No final do século XV a Coroa portuguesa esteve quase a conseguir a união política de toda a Península Ibérica sob a sua condução. Era esse o desígnio de D. João II quando casou o seu único filho legítimo com a herdeira dos reinos de Castela e Aragão, então liderados pelos seus primos, os Reis Católicos.
Se tudo houvesse corrido de feição teria sido possível construir uma grande potência neste canto da Europa e Lisboa ainda hoje poderia ser, quem sabe?, uma metrópole marítima por onde passaria grande parte do comércio mundial. Bastaria para tanto, que o infante Afonso não tivesse morrido na sequência de uma queda quando cavalgava, que não tivesse cedido ao fundamentalismo anti sionista que expulsou - quando não mesmo assassinou - as populações mais talentosas dos dois reinos (os judeus e os mouros) e que o futuro Império, onde o sol nunca se punha, tivesse evoluído de forma mais inteligente do que a revelada nos séculos seguintes. Nomeadamente que nunca tivesse gerado biltres da dimensão de um franco ou de um salazar.

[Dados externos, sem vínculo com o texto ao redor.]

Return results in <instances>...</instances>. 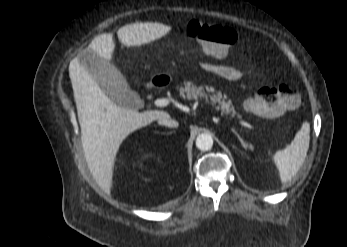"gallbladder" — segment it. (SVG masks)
Instances as JSON below:
<instances>
[{
    "label": "gallbladder",
    "instance_id": "1",
    "mask_svg": "<svg viewBox=\"0 0 347 247\" xmlns=\"http://www.w3.org/2000/svg\"><path fill=\"white\" fill-rule=\"evenodd\" d=\"M79 62L116 104L127 109L137 107L138 94L128 88L123 74L109 61L91 51H83L79 53Z\"/></svg>",
    "mask_w": 347,
    "mask_h": 247
}]
</instances>
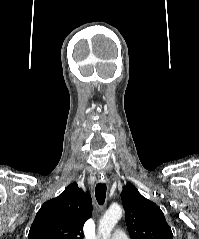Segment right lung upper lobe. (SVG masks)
<instances>
[{
    "instance_id": "cb5924a9",
    "label": "right lung upper lobe",
    "mask_w": 199,
    "mask_h": 239,
    "mask_svg": "<svg viewBox=\"0 0 199 239\" xmlns=\"http://www.w3.org/2000/svg\"><path fill=\"white\" fill-rule=\"evenodd\" d=\"M91 213L90 194L72 183L41 206L28 239H82L83 225Z\"/></svg>"
}]
</instances>
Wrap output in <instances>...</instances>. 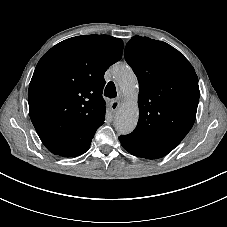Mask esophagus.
Listing matches in <instances>:
<instances>
[{
	"label": "esophagus",
	"instance_id": "obj_1",
	"mask_svg": "<svg viewBox=\"0 0 227 227\" xmlns=\"http://www.w3.org/2000/svg\"><path fill=\"white\" fill-rule=\"evenodd\" d=\"M120 107V102L117 100H114L110 103V108L113 112L117 111V109Z\"/></svg>",
	"mask_w": 227,
	"mask_h": 227
}]
</instances>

De qualquer forma esse momento histórico em que tudo pareceu possível, e não demorou a desabar em menos de um século (perdendo-se até a independência), justifica que muitos considerem D. João II a personalidade mais valorosa da História lusa.
O romance de Seomara Veiga Ferreira dá um forte contributo para essa mitologia, desenvolvendo-a a partir do relato de um alquimista de origens judaicas, Ambrosius Roiz, que conta esse século dezassete nacional à luz da conceção mais tradicional de encarar os conhecimentos históricos: a que os assenta no mero protagonismo das classes dominantes (aristocracia e clero) como se ao terceiro estado tivesse confiada a mera tarefa de servir de figurante passivo de quanto se passa à sua volta.
Por isso mesmo temos um romance em que são muitas as intrigas no seio da corte, muitas delas levando a traições e a punições exemplares. Como aquela em que o rei executa sem qualquer compaixão os que contra si tinham conspirado e eram os filhos do principal responsável pela morte do tio Pedro, o mais culto e viajado infante da Ínclita Geração em Alfarrobeira.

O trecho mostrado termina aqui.